*Objectifs*.
1. Recopiez le passage de l'entretien sur Georges Balandier depuis « À chacun de » jusqu'à « par la culture ? » inclus.
2. D'après l'entretien sur Georges Balandier, qu'avons-nous reçu de lui en héritage ? Énumérez chaque élément.
3. Poursuivez l'entretien sur Georges Balandier à la suite de sa dernière phrase.

À chacun de mes postes, j’ai été amené à lire et relire Balandier, qui a éclairé et continue d’éclairer mon chemin, de l’« Afrique ambigüe » à la « Sociologie des Brazzavilles Noires ». Comme j’ai eu l’occasion de le dire dans mon allocution d’ouverture, le diplomate, au travers de cet hommage, tenait à honorer sa dette vis-à-vis de l’anthropologie.

LDB : Vous connaissez bien l’Afrique pour y avoir travaillé longtemps. Le colloque international sur Georges Balandier qui vient de se tenir à Brazzaville, est-ce une autre façon de consolider les liens entre l’Afrique et la France, deux partenaires unis par l’histoire et par la culture ?

 Nous devons effectivement utiliser tous les outils qui sont à notre disposition pour consolider et développer les liens entre l’Afrique et la France, en particulier en cette période où les dynamiques s’accélèrent, ou les mutations se font plus rapides, plus soudaines, notamment dans les villes et les capitales. Je crois profondément à l’idée de l’ « Afrique, continent du XXIème siècle ».

Nous avons la chance, avec une personnalité comme celle de Georges Balandier, d’avoir reçu en héritage un regard, des questions, une méthode, une affection profonde pour le continent africain, qu’il nous appartient -ensemble- de faire fructifier face aux nouveaux défis posés par l’Afrique du XXIème siècle.

*Données enregistrées*.
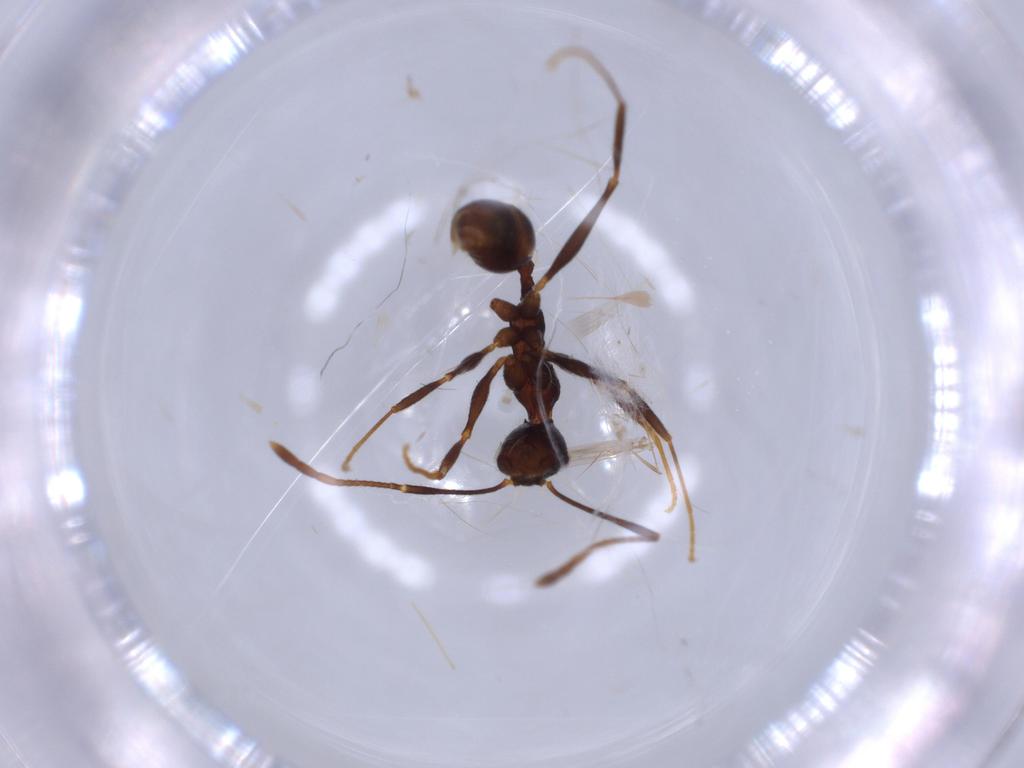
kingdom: Animalia
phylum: Arthropoda
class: Insecta
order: Hymenoptera
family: Formicidae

*Résultats*.
1.
À chacun de mes postes, j’ai été amené à lire et relire Balandier, qui a éclairé et continue d’éclairer mon chemin, de l’« Afrique ambigüe » à la « Sociologie des Brazzavilles Noires ». Comme j’ai eu l’occasion de le dire dans mon allocution d’ouverture, le diplomate, au travers de cet hommage, tenait à honorer sa dette vis-à-vis de l’anthropologie.

LDB : Vous connaissez bien l’Afrique pour y avoir travaillé longtemps. Le colloque international sur Georges Balandier qui vient de se tenir à Brazzaville, est-ce une autre façon de consolider les liens entre l’Afrique et la France, deux partenaires unis par l’histoire et par la culture ?

2.
- un regard
- des questions
- une méthode
- une affection profonde pour le continent africain

3.
On ne peut pas comprendre sans un ancrage profond dans les réalités culturelles, parce que le terrain de la culture est celui où coexistent des dynamiques tirées, pour les unes, vers la modernité la plus immédiate, et pour les autres, reflétant des questions très anciennes sur l’identité, les traditions, les repères. Comme je l’ai dit dans mon allocution, « une anthropologie dynamique s’exprime par la culture – une diplomatie avisée doit être à son écoute ».

La culture - et la compréhension des cultures -  est à mes yeux un des liens les plus forts qui nous attache au continent africain. Nous devons travailler ce lien, c’est toute la mission de l’Institut Français du Congo, c’est aussi l’un des aspects de ma mission d’Ambassadeur auquel j’attache le plus d’importance – pour mieux saisir les mutations en cours dans ce continent d’avenir.

LDB : Si vous aviez un mot pour conclure cet entretien.

Deux, si vous le voulez bien.

Le premier, c’est que les débats qui ont marqué ces deux journées de colloque ne s’oublient pas dans les mémoires et que les questions soulevées continuent à faire l’objet d’une réflexion active, entre universitaires, étudiants, responsables politiques, sur le sens de la citoyenneté dans les villes métissées.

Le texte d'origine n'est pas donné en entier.